Reflection is a surface property, e.g., polished vs. dull.

Two materials of different hue are never the same.


I didn’t intend to turn the point into an either/or discussion (i.e. it has to be either color, or something else) which would cause us to fall into the “fallacy of false choice”. Of course there are many factors which would contribute to an object being “hotter” or “cooler” in sunlight (material of the object, polished vs. dull finish, etc.) My point was that color of the surface matters, and is one of the factors (a major one) when considering this issue.

More as it relates to the OPs question. Brady, it appears reflective white shade cloths may keep plants cooler than black shade cloths. According to this research linked below, the best choice to reduce heat in your building would be a reflective aluminum foil laminate (as Fruitnut mentions) or white.

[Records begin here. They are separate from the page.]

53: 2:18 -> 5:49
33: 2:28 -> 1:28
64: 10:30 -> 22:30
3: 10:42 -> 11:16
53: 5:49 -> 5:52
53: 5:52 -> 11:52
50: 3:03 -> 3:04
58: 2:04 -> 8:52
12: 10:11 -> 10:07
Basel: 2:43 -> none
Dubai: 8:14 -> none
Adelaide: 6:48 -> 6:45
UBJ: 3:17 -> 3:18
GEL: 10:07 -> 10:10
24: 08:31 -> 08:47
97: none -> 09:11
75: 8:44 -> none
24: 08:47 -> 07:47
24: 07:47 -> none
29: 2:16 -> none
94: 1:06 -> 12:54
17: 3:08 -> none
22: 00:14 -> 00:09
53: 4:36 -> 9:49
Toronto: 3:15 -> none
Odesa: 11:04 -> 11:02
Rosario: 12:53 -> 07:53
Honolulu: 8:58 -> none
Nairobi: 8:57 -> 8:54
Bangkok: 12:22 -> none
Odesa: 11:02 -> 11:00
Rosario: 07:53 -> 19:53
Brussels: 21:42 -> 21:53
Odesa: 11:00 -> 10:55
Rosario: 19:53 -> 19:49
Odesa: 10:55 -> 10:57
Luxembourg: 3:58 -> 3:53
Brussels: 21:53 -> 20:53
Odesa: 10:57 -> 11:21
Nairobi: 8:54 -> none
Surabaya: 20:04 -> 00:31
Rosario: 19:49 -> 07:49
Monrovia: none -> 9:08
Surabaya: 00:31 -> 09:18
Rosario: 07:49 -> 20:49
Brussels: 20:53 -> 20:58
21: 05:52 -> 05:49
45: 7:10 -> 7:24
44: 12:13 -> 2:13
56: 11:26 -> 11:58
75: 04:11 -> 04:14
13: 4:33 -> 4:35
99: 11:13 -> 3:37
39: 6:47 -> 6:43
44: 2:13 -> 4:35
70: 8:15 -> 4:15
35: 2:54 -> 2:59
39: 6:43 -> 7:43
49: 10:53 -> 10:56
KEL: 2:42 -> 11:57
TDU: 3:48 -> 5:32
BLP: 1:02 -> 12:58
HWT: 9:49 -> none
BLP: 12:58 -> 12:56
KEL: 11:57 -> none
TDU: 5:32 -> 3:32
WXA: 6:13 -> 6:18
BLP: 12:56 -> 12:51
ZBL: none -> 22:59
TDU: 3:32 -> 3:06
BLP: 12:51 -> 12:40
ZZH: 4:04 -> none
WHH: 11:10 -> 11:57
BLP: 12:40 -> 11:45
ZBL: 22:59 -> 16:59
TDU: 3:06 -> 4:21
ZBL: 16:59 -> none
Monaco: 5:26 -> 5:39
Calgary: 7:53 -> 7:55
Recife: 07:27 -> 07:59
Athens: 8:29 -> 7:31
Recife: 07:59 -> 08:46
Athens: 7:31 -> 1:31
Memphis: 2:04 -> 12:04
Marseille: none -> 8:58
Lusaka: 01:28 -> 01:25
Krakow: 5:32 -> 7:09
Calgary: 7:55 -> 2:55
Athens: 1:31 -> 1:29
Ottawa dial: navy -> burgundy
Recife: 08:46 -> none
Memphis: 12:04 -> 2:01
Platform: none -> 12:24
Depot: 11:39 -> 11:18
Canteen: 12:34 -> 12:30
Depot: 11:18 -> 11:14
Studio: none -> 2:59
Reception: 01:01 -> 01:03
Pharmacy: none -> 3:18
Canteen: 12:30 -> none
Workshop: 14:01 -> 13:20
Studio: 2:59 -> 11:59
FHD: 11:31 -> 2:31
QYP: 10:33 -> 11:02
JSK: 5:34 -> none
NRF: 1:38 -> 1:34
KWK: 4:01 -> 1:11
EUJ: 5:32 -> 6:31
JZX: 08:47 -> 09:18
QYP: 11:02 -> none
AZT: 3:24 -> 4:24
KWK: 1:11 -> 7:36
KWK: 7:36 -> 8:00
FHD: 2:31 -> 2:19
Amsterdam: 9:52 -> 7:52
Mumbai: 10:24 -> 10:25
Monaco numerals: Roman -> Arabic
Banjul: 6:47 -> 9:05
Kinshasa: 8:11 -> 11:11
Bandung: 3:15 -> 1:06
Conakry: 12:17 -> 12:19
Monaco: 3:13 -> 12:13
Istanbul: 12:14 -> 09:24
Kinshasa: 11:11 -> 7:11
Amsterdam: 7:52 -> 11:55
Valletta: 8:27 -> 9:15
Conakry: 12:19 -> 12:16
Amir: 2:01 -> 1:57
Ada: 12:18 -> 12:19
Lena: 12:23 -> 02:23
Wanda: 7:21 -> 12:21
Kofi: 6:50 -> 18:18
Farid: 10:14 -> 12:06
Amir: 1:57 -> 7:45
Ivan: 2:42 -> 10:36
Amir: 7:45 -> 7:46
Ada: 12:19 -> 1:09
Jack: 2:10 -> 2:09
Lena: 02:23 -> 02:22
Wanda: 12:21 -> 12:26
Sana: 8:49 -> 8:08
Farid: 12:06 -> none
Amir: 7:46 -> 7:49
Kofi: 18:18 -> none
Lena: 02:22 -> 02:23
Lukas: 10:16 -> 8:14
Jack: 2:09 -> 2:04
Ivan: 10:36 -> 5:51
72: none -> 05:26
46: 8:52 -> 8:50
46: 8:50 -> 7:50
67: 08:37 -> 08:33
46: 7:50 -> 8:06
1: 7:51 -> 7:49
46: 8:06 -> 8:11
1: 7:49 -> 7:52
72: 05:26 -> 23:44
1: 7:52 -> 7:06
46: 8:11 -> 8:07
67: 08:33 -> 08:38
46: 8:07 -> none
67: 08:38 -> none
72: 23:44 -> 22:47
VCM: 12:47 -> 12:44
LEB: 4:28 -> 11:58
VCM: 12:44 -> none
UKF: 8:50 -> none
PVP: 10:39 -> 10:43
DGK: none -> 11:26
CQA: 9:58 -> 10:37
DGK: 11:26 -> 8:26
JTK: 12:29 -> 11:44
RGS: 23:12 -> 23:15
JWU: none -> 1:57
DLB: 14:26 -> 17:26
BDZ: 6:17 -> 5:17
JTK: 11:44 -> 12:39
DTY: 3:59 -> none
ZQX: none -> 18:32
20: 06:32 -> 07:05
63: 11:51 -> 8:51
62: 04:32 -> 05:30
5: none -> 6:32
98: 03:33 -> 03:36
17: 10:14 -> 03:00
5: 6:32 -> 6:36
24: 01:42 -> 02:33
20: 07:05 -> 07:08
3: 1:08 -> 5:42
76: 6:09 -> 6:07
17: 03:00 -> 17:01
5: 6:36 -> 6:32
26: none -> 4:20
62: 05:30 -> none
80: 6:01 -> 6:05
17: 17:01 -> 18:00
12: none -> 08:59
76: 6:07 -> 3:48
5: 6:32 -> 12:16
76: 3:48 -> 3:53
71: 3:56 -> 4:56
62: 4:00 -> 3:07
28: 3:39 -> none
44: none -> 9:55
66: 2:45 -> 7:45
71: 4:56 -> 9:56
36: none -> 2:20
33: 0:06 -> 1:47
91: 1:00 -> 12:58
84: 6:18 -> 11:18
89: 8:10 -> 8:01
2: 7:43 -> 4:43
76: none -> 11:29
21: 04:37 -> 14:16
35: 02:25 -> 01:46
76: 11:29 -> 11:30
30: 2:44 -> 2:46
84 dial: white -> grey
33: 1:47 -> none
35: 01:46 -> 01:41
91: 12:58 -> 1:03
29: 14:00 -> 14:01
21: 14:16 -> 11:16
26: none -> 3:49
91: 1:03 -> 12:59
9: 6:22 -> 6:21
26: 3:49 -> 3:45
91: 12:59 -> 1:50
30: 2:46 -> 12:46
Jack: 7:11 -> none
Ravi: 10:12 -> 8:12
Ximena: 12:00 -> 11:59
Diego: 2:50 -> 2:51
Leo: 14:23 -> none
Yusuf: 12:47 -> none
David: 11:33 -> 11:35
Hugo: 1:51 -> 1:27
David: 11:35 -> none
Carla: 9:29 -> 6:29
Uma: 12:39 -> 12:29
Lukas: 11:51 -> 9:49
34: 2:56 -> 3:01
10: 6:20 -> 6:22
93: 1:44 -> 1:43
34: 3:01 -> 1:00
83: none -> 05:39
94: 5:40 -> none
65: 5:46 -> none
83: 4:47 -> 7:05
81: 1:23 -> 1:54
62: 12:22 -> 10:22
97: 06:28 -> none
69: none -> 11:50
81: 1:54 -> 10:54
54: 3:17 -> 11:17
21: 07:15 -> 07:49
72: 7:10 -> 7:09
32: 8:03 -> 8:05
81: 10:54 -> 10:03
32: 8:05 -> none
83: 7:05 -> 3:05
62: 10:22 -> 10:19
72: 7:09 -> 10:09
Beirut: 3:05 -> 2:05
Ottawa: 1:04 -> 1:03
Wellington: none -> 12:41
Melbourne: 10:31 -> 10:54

“While black shades block light, they allow heat to radiate onto plants.
External screens like Svensson’s FLS are made with highly reflective
aluminum foil laminates or white films to reflect heat and light. They
protect plants from stressing under too much sun, yet allow some light
to penetrate by shading in a more efficient way.”

Thanks for the responses.There is a lot to this.
My knowledge of the word “hue” is very limited compared to this Wikipedia explanation.


What we refer to as “Color” is actually a multidimensional phenomenon. Hue is one of the dimensions. Specifically it is the wavelength of light.

My knowledge of optics and thermodynamics comes from undergraduate and graduate degrees in Physics. I really don’t care to discuss the points I made any further.